** Goal of the exercise **
Count how many lines in the listing below contain the string "values". Reply with only that number.

** Recorded information **
↓↓↓

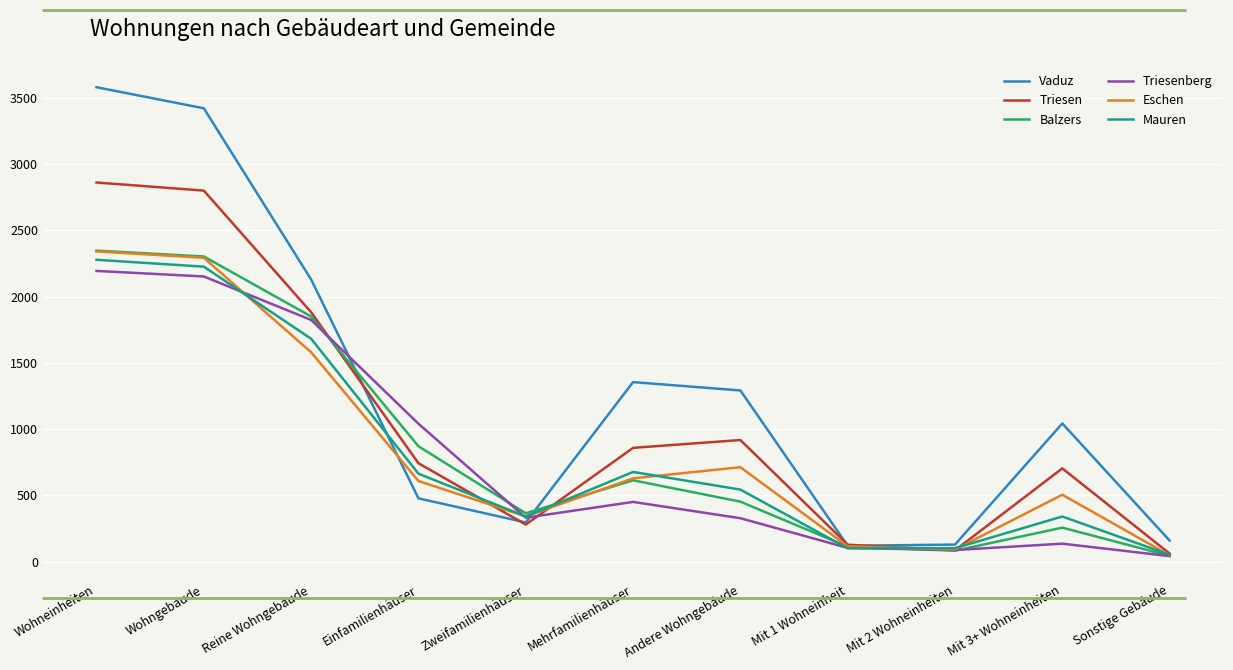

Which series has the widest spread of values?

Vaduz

↑↑↑
↓↓↓

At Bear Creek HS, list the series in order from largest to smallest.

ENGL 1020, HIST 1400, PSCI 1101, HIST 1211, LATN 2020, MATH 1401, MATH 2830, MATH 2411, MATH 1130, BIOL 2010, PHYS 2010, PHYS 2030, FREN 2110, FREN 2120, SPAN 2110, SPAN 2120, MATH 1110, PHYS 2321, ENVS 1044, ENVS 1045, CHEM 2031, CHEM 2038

↑↑↑
↓↓↓

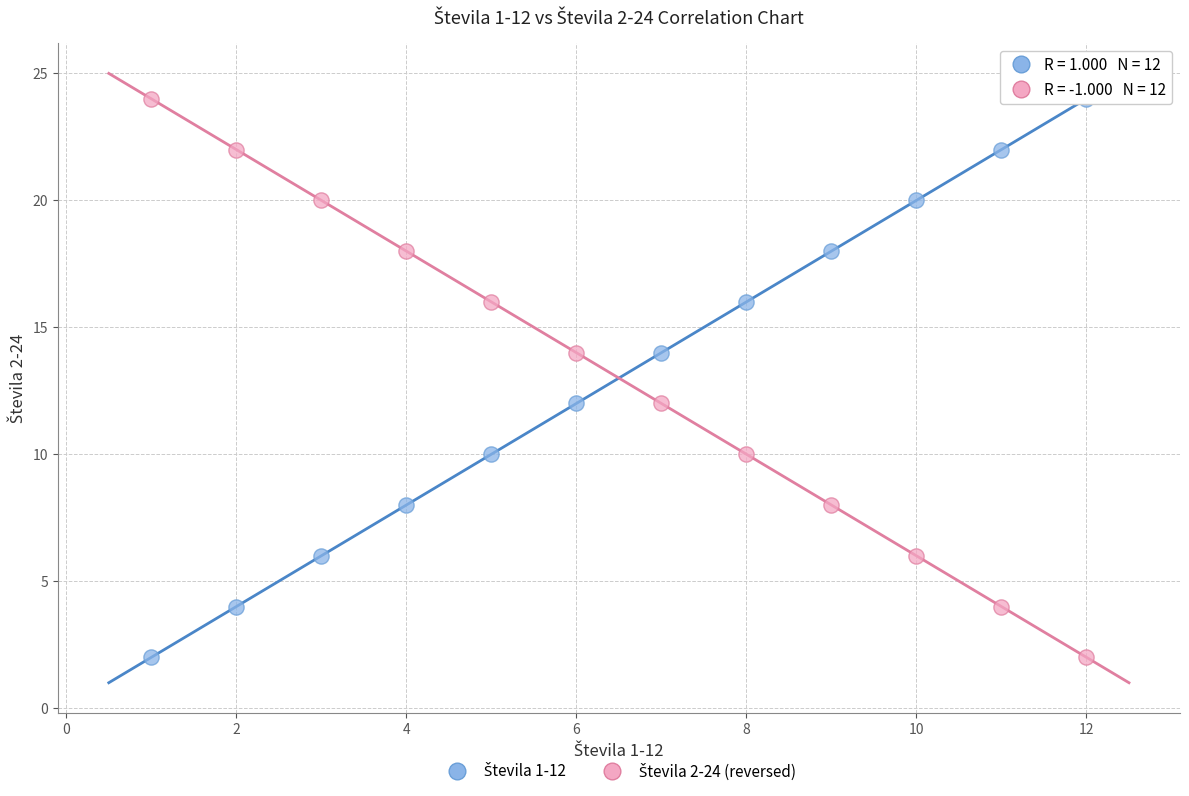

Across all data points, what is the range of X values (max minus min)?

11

↑↑↑

** Task answer **
2